本文 >>
-=-=-

Asuke Hospital column

2022/05/24 

Vol.190  「ラジオのすすめ」

執筆 足助病院職員

リハビリテーション室長 中井 智博

1980年代に中学高校時代を過ごした私は、新しい音楽、映画、ライブなどの情報はラジオから得ていました。
ではテレビやスマホといった視覚からの情報収集が主流となっており、ラジオはなんだか古くさいイメージですね。
しかし、今でも私は約20分の通勤時間の車内では、ラジオを聴いていろいろな情報収集をしています。
ある日、ラジオで脳が鍛えられるといった話が耳に飛び込んできました。
職業柄、脳を鍛える=認知症の改善・予防と頭の中で結び付けられ、運転中ではありましたが興味を抱き、少し話に耳を傾けました。

「ラジオを聴き続けると脳にどのような影響を与えるのか」を実証するため、大学生8名を対象に1か月間1日2時間ラジオを聴取し続けて、MRI脳画像診断を用いて前後で比較した結果8名全員に記憶に関する部位に影響があったことが明らかになった、という内容でした。
私の経験による解釈では、耳からの情報は一度頭の中で映像化して、その場面を理解し、記憶しているのではないかと思います。
ラジオを聞くことで脳が刺激され、内容をより理解することで記憶が良くなるという事なのですね。
もう少し詳しく調べてみたら、「加藤俊徳著:脳を強化したければ、ラジオを聴きなさい。」という本にたどり着き、その本には脳の領域分類が以下のように区分されていました。
思考系脳番地:思考や判断に関係する脳番地
感情系脳番地:感性や社会性に関係する脳番地
伝達系脳番地:話したり伝えることに関係する脳番地
運動系脳番地:体を動かすことに関係する脳番地
聴覚系脳番地:耳で聴くことに関係する脳番地
視覚系脳番地:目で見ることに関係する脳番地
理解系脳番地:物事や言葉を理解するのに関係する脳番地
記憶系脳番地:覚えたり思い出すことに関係する脳番地

聴覚情報は、聴覚系脳番地、理解系脳番地、記憶系脳番地と深い関係があると記されていました。
その他にも、集中力が持たない、ネガティブになりやすい等の対処法など読みやすい本なので、興味のある方は一読してみてはいかがでしょうか。

視覚からの情報や文字でのコミュニケーションを取っている現代社会では、人に物事を伝えるのに言葉足らずになってしまったり、人から話を聞いて理解する能力が落ちているように感じられます。まずは聞くことが大切ではないでしょうか。
言葉だけで人に伝えなければならないラジオのアナウンサーやパーソナリティの言葉遣いや表現方法は大変参考になります。

脳を鍛えるためにラジオの生活始めてみませんか。

-=-=-

データセットから取り出した資料:
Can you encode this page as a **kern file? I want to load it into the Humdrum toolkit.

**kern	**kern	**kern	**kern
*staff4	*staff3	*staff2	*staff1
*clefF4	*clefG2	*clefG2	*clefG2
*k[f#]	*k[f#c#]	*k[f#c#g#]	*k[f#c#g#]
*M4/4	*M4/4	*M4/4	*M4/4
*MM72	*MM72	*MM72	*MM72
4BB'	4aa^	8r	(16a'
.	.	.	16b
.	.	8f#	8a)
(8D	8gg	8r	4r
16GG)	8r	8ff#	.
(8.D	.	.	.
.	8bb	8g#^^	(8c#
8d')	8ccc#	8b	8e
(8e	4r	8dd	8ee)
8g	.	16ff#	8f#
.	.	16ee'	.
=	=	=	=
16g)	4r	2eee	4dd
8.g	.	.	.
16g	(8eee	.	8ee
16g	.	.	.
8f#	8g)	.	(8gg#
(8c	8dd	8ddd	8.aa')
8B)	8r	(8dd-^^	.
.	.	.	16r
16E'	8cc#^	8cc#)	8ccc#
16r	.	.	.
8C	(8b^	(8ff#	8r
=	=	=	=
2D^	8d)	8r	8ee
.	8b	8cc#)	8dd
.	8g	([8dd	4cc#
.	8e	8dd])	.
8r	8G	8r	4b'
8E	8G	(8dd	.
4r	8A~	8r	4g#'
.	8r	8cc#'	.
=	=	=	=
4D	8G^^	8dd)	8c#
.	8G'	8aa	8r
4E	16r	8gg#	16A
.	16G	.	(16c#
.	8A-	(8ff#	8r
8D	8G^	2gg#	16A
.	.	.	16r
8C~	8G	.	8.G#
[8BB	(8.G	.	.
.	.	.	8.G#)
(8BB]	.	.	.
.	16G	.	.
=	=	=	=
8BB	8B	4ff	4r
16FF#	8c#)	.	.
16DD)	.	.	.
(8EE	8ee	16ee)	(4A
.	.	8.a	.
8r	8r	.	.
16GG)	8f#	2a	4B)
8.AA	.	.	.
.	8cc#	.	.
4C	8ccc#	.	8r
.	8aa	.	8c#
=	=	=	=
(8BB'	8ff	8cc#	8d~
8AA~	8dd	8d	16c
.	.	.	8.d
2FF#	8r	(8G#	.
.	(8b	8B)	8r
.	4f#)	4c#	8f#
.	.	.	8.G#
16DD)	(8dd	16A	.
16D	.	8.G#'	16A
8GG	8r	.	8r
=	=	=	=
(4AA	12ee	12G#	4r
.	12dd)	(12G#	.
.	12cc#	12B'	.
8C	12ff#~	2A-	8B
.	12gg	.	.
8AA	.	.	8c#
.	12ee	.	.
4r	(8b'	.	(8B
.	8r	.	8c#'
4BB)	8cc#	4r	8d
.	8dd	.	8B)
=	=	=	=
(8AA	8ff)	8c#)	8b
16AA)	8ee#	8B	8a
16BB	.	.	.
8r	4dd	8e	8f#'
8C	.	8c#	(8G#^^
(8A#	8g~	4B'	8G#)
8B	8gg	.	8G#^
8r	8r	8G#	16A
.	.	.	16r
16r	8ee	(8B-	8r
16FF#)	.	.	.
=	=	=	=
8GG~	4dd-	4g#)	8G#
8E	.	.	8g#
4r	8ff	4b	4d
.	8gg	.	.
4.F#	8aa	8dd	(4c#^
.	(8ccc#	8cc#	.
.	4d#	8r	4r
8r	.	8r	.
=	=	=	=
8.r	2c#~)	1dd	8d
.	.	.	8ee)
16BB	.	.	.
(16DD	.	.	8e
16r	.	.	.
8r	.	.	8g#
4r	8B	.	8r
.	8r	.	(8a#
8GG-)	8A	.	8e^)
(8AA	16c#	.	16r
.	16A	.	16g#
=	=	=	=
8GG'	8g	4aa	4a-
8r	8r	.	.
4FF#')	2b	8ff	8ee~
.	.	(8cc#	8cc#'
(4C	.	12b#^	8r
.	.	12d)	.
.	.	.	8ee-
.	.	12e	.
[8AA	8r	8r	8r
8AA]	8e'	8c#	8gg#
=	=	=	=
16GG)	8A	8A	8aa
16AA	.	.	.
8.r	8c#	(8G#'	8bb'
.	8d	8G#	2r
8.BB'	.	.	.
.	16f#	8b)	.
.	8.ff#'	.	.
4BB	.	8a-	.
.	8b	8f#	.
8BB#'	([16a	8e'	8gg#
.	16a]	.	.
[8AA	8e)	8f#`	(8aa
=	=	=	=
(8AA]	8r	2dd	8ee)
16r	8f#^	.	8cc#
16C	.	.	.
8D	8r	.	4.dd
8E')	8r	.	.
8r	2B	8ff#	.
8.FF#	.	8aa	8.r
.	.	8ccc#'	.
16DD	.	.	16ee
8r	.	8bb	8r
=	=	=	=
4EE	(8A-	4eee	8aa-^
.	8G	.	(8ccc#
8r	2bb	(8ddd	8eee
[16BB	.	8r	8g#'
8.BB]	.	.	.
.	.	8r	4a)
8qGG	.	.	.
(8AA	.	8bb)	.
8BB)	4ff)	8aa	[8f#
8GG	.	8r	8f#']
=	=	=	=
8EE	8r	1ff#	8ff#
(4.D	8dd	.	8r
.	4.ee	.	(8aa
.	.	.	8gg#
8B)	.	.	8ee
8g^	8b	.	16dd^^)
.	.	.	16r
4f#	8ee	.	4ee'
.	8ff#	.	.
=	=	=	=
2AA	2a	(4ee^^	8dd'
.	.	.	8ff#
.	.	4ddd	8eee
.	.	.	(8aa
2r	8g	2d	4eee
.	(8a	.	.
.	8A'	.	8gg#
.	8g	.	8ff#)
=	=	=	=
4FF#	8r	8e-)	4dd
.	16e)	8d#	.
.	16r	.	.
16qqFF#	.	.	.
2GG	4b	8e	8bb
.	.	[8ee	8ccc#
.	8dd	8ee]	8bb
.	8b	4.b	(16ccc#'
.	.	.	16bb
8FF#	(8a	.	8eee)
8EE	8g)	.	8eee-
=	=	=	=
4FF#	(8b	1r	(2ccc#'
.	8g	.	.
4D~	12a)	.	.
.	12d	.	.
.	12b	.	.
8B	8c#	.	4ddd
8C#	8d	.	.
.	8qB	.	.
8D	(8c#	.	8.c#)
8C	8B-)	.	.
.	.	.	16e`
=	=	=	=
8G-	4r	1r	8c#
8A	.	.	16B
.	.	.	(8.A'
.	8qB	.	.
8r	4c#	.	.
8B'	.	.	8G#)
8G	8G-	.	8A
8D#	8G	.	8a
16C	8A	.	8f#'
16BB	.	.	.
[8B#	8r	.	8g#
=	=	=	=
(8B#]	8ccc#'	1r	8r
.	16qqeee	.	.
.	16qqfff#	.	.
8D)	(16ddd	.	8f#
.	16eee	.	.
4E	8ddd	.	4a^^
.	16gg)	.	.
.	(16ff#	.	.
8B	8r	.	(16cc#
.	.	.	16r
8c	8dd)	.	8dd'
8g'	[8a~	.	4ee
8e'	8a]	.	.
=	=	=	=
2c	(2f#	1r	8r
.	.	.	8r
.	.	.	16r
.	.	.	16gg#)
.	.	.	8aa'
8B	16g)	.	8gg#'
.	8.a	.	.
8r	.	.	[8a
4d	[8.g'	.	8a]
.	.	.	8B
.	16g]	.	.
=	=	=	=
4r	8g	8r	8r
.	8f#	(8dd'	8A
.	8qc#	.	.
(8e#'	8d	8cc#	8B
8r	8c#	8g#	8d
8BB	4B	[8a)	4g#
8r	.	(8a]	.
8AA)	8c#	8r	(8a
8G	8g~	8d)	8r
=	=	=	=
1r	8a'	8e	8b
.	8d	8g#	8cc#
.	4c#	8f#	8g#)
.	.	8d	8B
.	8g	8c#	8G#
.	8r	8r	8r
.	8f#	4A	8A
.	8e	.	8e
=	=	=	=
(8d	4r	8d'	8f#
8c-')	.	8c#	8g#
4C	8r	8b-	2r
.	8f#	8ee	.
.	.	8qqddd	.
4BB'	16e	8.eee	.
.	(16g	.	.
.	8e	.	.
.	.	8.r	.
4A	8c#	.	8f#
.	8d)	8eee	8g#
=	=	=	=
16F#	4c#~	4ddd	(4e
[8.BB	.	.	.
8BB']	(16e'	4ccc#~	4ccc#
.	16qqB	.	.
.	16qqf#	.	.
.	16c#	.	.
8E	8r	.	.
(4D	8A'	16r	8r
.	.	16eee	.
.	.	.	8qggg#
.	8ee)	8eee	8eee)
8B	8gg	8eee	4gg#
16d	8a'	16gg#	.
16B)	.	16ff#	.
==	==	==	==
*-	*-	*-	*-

-=-=-

課題一覧 >>
1 - 本文の「職業柄、脳を鍛える=認知症の」から「いるのではないかと思います。」までを、一字も変えずに書き写してください。
2 - 本文を二文で要約すること。

解答 >>
1 -
職業柄、脳を鍛える=認知症の改善・予防と頭の中で結び付けられ、運転中ではありましたが興味を抱き、少し話に耳を傾けました。

「ラジオを聴き続けると脳にどのような影響を与えるのか」を実証するため、大学生8名を対象に1か月間1日2時間ラジオを聴取し続けて、MRI脳画像診断を用いて前後で比較した結果8名全員に記憶に関する部位に影響があったことが明らかになった、という内容でした。
私の経験による解釈では、耳からの情報は一度頭の中で映像化して、その場面を理解し、記憶しているのではないかと思います。

2 - 筆者は通勤の車内でラジオを聴いて情報収集をしており、ある日ラジオで、1か月間1日2時間ラジオを聴き続けた大学生8名全員の記憶に関する脳の部位に影響があったという話を耳にした。加藤俊徳の本には聴覚情報が聴覚系・理解系・記憶系の脳番地と深い関係があると記されており、筆者は脳を鍛えるためにラジオのある生活を始めることを勧めている。